Sounds like you are in major life-upheaval these days. Hang in there, friend, we're all behind
you! Given the cause of the changes, the end results will be well worth the present hassles.
Just watch out for stress breakdown! Congratulations on the impending "daddyhood"! [TOM]
Yea! for Good, Tim and Vince, well played!
I turned good for several reasons. First, I read the rules about the advantages Saruman gets for using the ring.

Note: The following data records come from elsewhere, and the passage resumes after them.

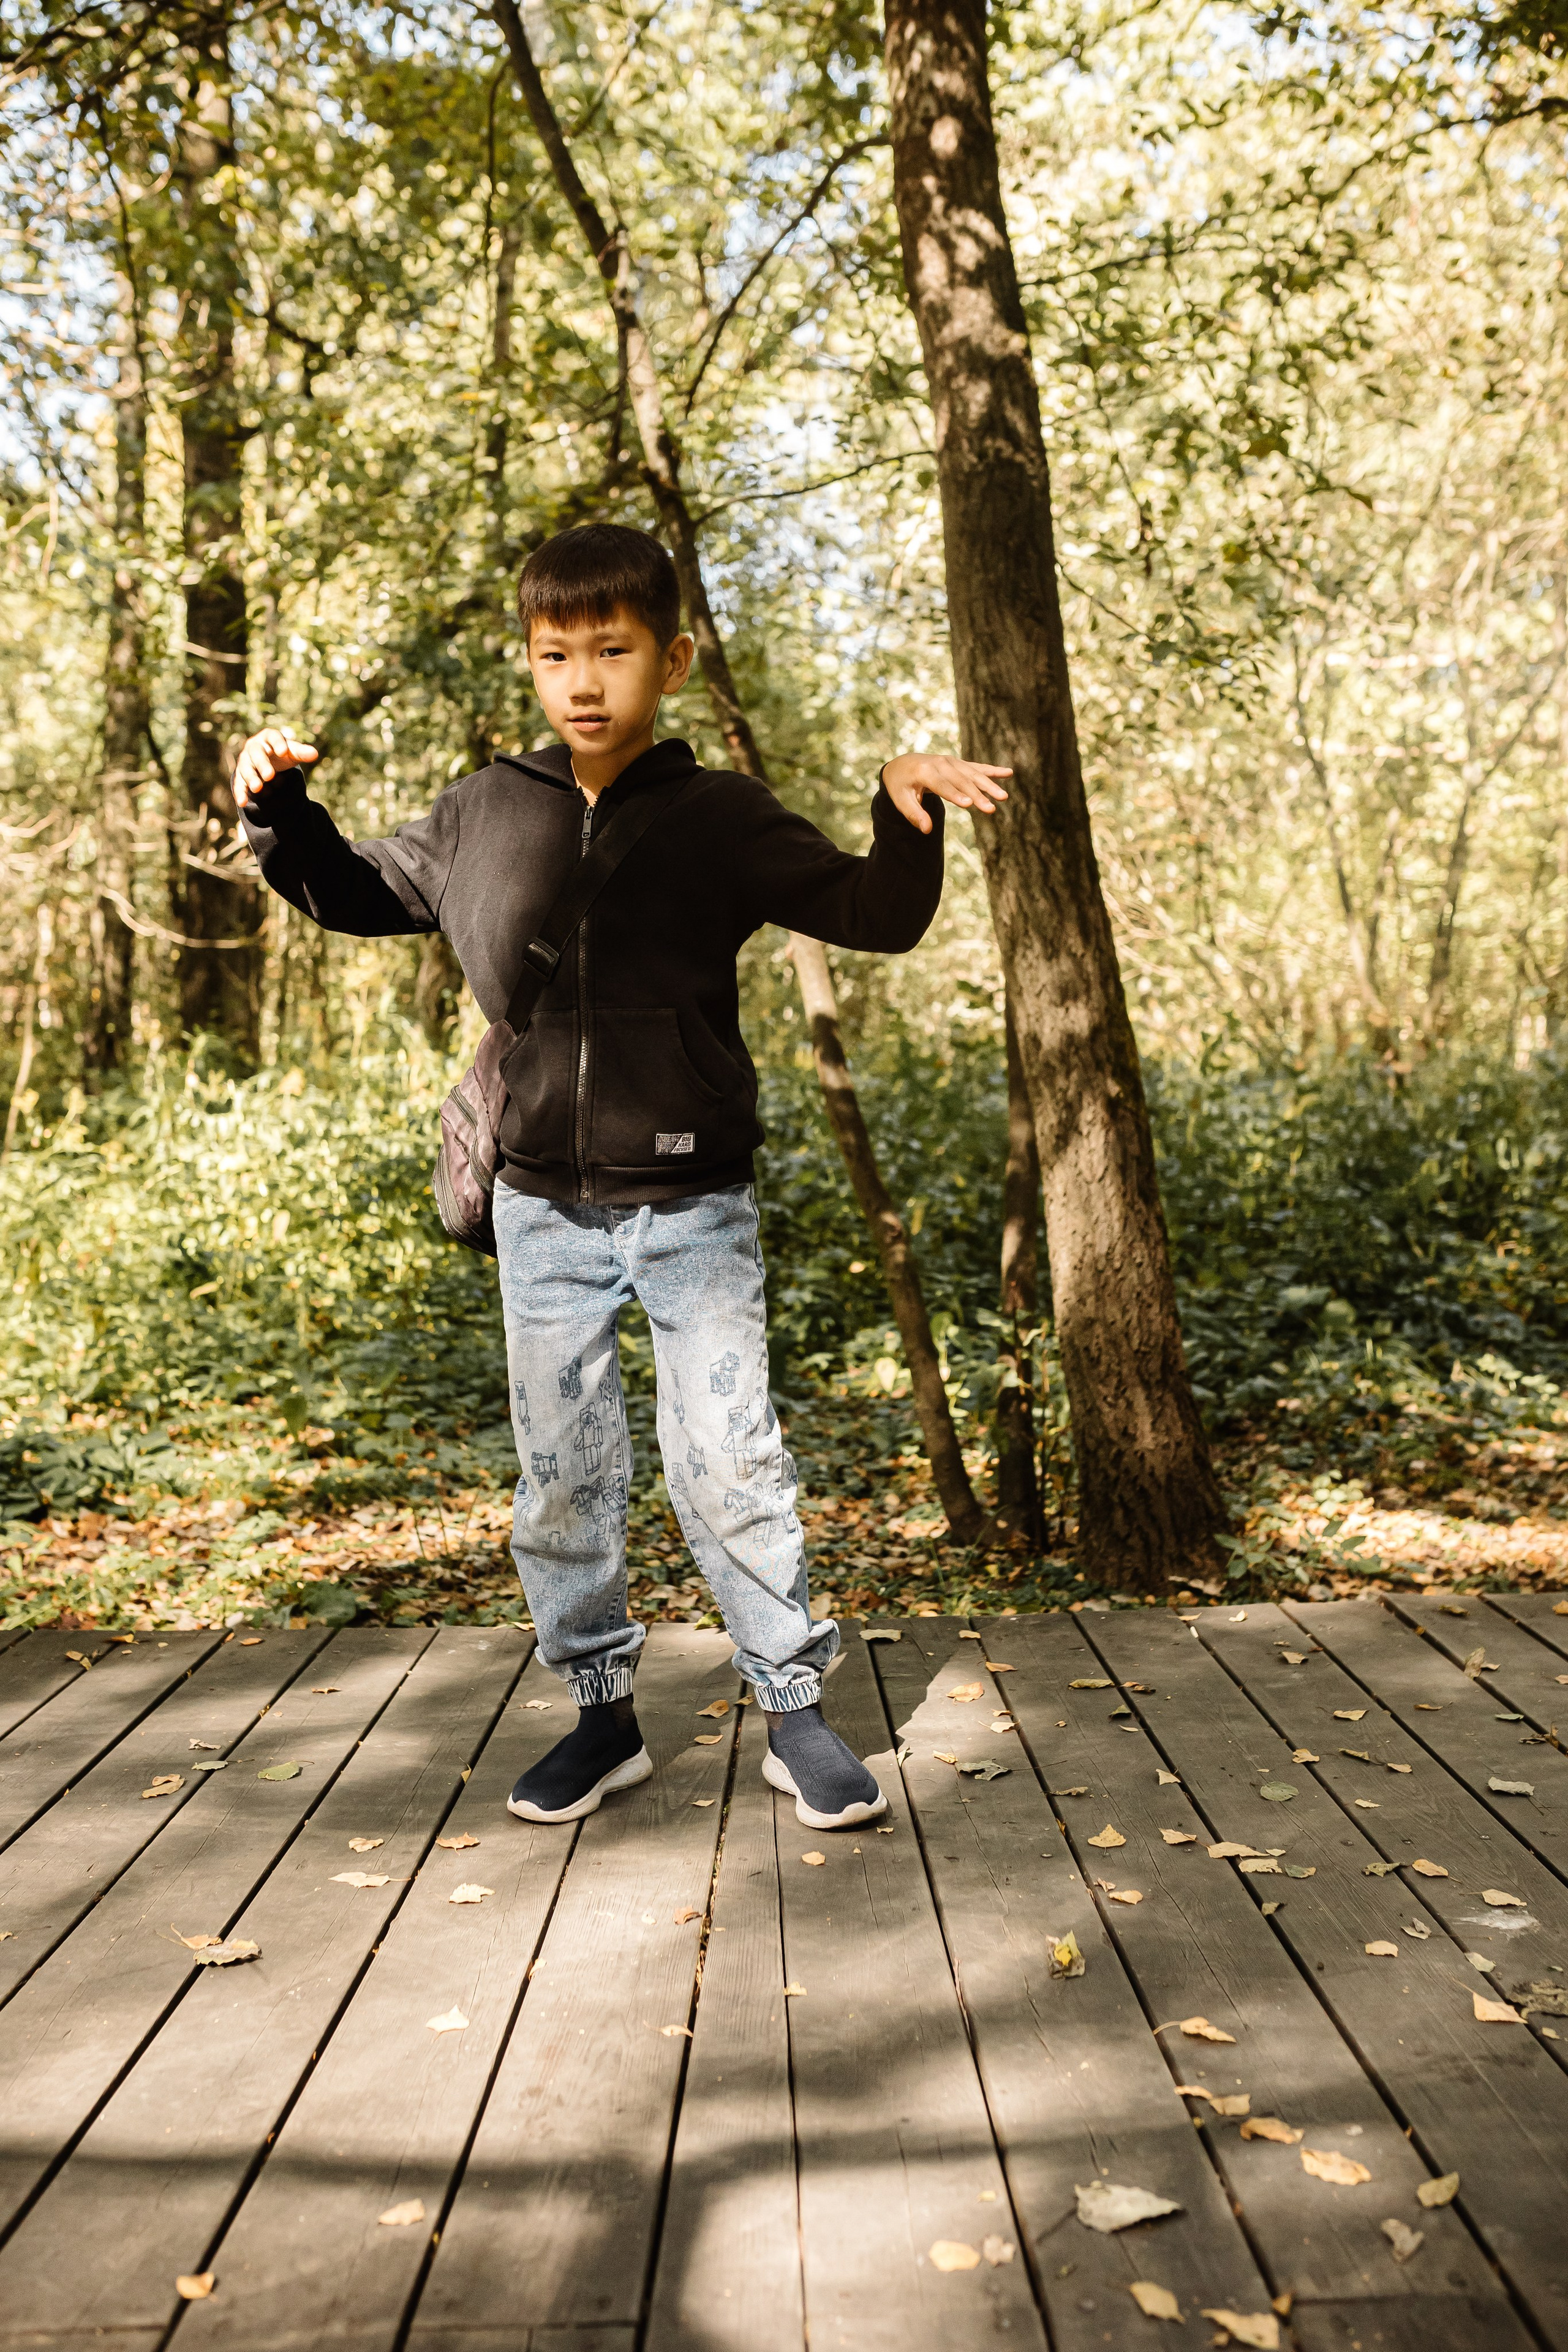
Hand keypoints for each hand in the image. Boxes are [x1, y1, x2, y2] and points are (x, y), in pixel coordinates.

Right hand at [233, 728, 318, 810]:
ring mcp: (245, 761)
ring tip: (257, 788)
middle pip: (257, 754)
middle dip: (262, 764)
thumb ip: (301, 753)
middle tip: (270, 776)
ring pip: (246, 768)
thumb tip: (315, 754)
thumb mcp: (292, 753)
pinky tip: (242, 802)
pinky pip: (239, 783)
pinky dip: (240, 793)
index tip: (284, 752)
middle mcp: (254, 747)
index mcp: (268, 737)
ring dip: (251, 778)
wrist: (267, 759)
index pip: (272, 736)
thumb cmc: (281, 753)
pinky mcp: (240, 775)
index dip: (278, 743)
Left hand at [880, 752, 1010, 834]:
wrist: (903, 764)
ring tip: (1003, 797)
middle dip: (977, 795)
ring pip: (973, 775)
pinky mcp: (959, 763)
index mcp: (924, 771)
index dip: (955, 795)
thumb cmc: (902, 786)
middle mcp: (940, 763)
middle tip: (991, 809)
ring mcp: (951, 762)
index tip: (969, 805)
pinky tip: (1009, 773)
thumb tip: (926, 830)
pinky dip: (993, 770)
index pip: (942, 785)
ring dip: (989, 786)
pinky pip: (977, 767)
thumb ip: (914, 814)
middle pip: (961, 781)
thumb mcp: (901, 800)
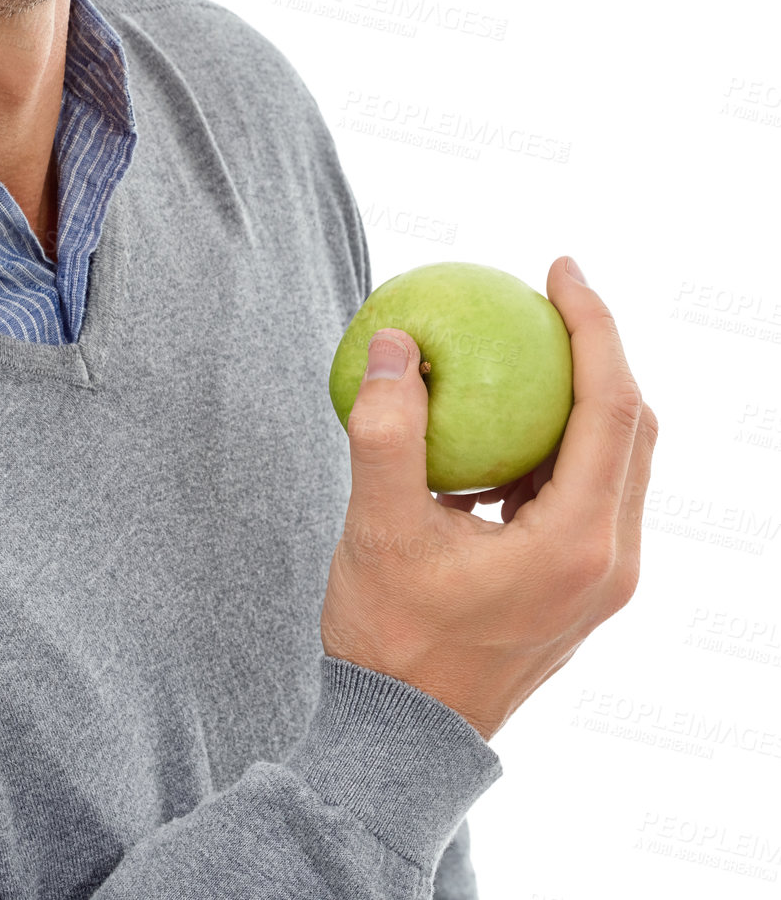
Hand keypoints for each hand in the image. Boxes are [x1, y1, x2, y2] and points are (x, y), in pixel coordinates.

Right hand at [319, 256, 657, 742]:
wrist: (404, 741)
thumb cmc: (390, 640)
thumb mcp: (377, 529)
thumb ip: (386, 431)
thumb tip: (398, 342)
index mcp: (578, 545)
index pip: (612, 407)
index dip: (593, 325)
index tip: (559, 267)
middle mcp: (610, 562)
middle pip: (632, 427)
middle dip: (599, 349)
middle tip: (547, 293)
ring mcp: (601, 580)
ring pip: (617, 459)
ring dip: (582, 394)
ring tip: (526, 344)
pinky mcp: (578, 587)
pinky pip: (588, 491)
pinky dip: (558, 441)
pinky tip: (501, 423)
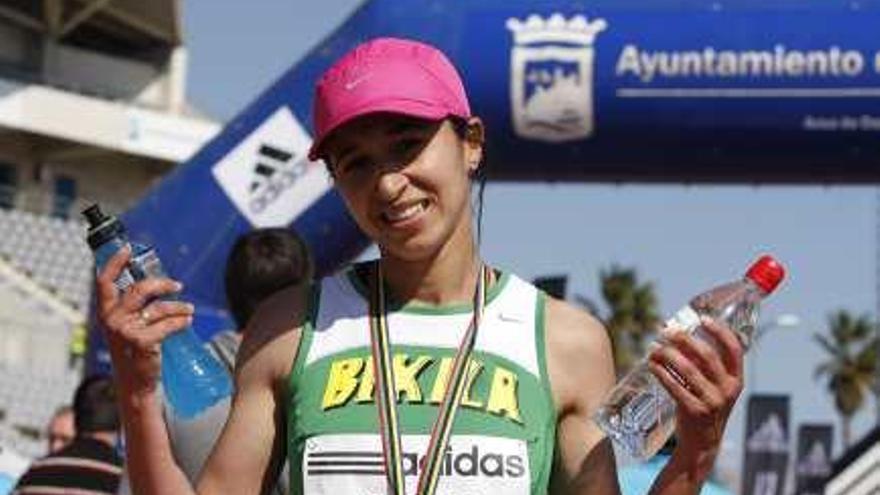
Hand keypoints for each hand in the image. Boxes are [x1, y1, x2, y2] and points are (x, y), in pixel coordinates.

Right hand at [96, 246, 194, 395]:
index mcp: (106, 313)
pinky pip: (169, 324)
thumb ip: (133, 308)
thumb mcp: (126, 327)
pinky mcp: (142, 342)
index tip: (128, 249)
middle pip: (140, 288)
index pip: (105, 282)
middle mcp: (112, 320)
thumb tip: (155, 284)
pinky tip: (187, 323)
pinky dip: (182, 321)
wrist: (134, 384)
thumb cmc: (133, 353)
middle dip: (163, 284)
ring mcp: (126, 331)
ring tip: (190, 311)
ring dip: (180, 306)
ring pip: (160, 307)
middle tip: (178, 286)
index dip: (115, 262)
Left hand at [647, 316, 743, 478]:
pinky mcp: (695, 411)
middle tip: (666, 331)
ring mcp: (713, 401)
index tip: (702, 318)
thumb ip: (702, 363)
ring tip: (653, 347)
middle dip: (685, 339)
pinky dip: (661, 372)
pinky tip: (651, 365)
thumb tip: (676, 333)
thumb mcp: (713, 385)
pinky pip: (675, 386)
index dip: (719, 331)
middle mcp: (728, 389)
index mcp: (737, 379)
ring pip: (688, 369)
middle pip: (707, 355)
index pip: (734, 349)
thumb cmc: (704, 405)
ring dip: (667, 354)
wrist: (702, 442)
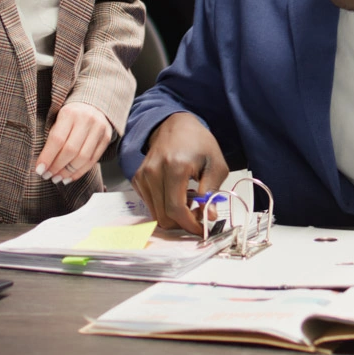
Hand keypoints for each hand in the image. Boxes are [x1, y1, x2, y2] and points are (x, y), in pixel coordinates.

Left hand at [35, 102, 112, 184]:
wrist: (93, 103)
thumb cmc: (70, 114)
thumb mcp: (58, 118)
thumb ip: (52, 137)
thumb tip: (42, 164)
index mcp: (70, 113)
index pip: (57, 139)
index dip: (47, 157)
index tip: (39, 169)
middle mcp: (86, 119)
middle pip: (71, 150)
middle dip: (57, 167)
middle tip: (47, 175)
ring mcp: (99, 128)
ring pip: (83, 158)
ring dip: (68, 172)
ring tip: (58, 178)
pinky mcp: (106, 137)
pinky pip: (93, 160)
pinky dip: (80, 172)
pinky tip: (70, 176)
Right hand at [130, 112, 228, 235]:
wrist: (176, 125)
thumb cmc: (198, 142)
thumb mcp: (215, 164)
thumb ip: (212, 191)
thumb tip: (208, 216)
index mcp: (175, 166)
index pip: (176, 209)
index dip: (189, 225)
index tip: (202, 229)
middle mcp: (154, 171)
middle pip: (164, 215)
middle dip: (182, 222)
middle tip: (197, 214)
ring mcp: (143, 175)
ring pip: (155, 213)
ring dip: (173, 215)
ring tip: (188, 201)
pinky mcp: (138, 178)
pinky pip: (150, 204)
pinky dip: (163, 207)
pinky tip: (175, 194)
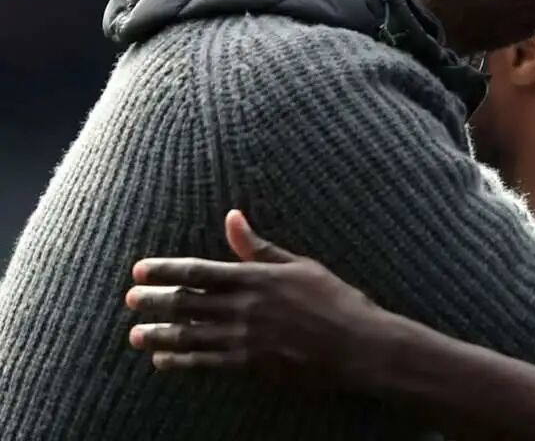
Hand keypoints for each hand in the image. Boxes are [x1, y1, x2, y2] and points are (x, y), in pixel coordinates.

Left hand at [126, 210, 387, 389]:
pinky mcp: (250, 365)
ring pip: (189, 335)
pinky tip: (164, 360)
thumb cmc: (335, 299)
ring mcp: (244, 338)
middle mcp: (244, 307)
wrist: (357, 344)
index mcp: (255, 278)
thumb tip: (233, 217)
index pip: (197, 271)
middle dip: (153, 301)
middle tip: (129, 301)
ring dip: (158, 334)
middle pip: (185, 303)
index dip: (164, 270)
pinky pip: (204, 363)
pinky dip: (180, 361)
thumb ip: (259, 247)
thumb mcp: (299, 265)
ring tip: (135, 334)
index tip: (139, 270)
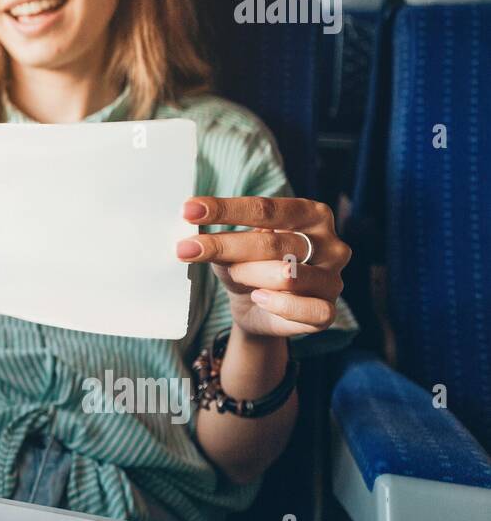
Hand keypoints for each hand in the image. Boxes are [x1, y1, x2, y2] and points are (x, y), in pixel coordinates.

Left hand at [175, 197, 349, 337]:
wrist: (257, 307)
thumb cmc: (248, 265)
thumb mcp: (232, 248)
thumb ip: (222, 240)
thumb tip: (192, 237)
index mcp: (311, 215)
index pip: (266, 209)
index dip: (225, 209)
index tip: (188, 211)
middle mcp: (330, 244)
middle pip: (273, 243)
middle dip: (226, 246)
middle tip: (186, 249)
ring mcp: (333, 278)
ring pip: (288, 276)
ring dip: (249, 274)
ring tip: (233, 275)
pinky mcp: (328, 311)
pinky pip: (308, 310)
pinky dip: (280, 304)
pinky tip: (258, 298)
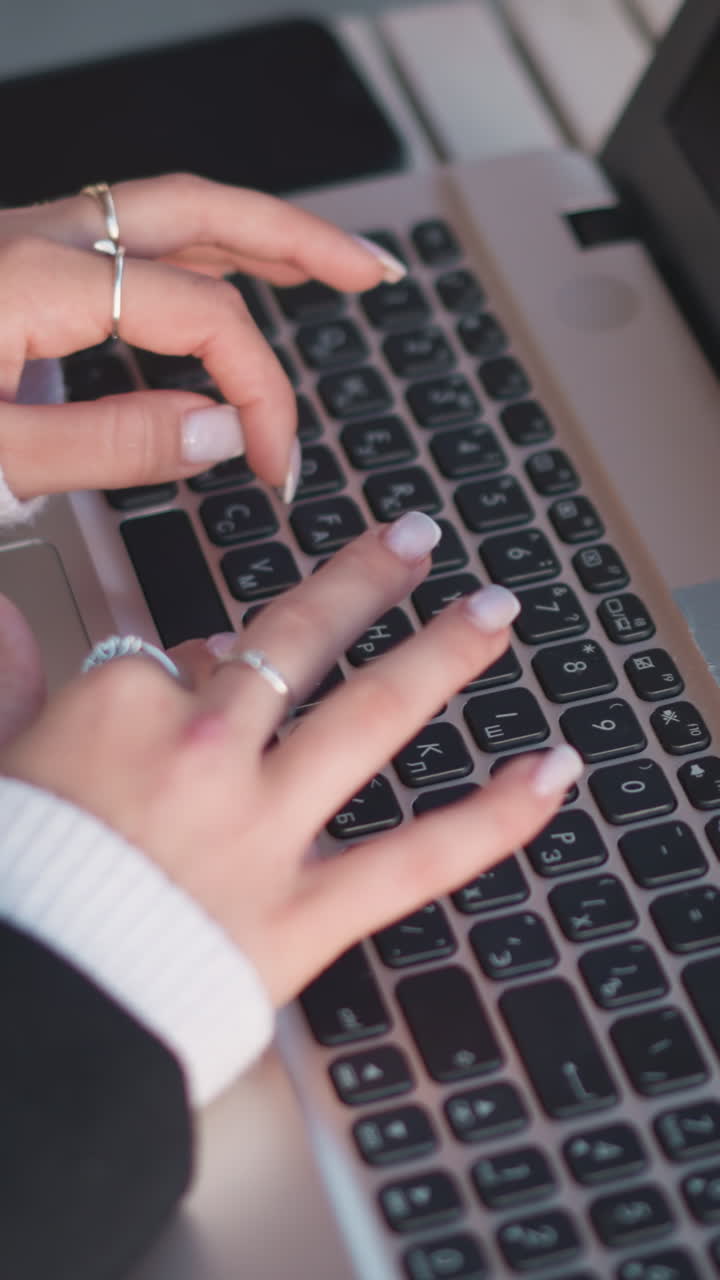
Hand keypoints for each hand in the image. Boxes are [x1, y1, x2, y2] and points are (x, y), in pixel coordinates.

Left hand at [0, 174, 401, 498]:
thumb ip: (112, 445)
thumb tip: (221, 432)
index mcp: (39, 279)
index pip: (204, 317)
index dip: (262, 391)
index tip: (278, 463)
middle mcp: (41, 240)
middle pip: (203, 210)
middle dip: (300, 240)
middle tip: (371, 271)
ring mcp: (29, 241)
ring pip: (169, 211)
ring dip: (256, 234)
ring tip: (319, 265)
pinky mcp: (18, 261)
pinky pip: (130, 234)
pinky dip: (198, 245)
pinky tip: (222, 272)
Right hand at [0, 515, 581, 1005]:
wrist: (27, 1014)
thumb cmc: (18, 888)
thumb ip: (6, 682)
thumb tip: (9, 624)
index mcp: (124, 707)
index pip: (188, 655)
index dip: (205, 666)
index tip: (211, 675)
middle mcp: (207, 750)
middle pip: (301, 639)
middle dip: (368, 580)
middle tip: (416, 542)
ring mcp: (264, 827)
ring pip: (373, 716)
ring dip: (444, 654)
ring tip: (494, 614)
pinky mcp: (306, 912)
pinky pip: (417, 855)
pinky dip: (494, 814)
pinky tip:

Not too hot, I concluded -- could be useful if I get a lot of centers. The only way I could see getting to that size
would be for me to join the good camp. The elves, Gondor, and Rohan didn't want anything to do with me as a
neutral and would have attacked to neutralize me if I had done anything suspicious, which would have thrown
the game to Mordor. I realize that the Saruman character should be a real pain in the butt, and that's how I
would have liked to play him, but circumstances wouldn't allow that in my opinion. Even if I had found the ring
while good (and I had hordes of half-orcs out searching with Whites Spectrum metal detectors), I doubt I would
have told anyone I had it till things got really dark ("It must be up in the Ice Bay of Forochel. I remember
reading somewhere that Isildur participated in a dog sled race before taking that short cut through the Gladden
Fields..."). It's just what Saruman would do. Further dampening my enthusiasm for the dark side was the memory
of Bellagonna, in which Saruman found the ring, stabbed, and got clobbered by Good. If memory serves me,
that variant had an even more attractive ring use package than does Hardbop Downfall, and Saruman still
couldn't pull it off.
Once I did go good, the first thing I was told was that Good had the Ring. Even with that advantage, it was still
going to be a tough fight once Umbar went evil and Gondor collapsed. Thankfully Bart concocted the Plan to
Destroy the Ring and solved the problem.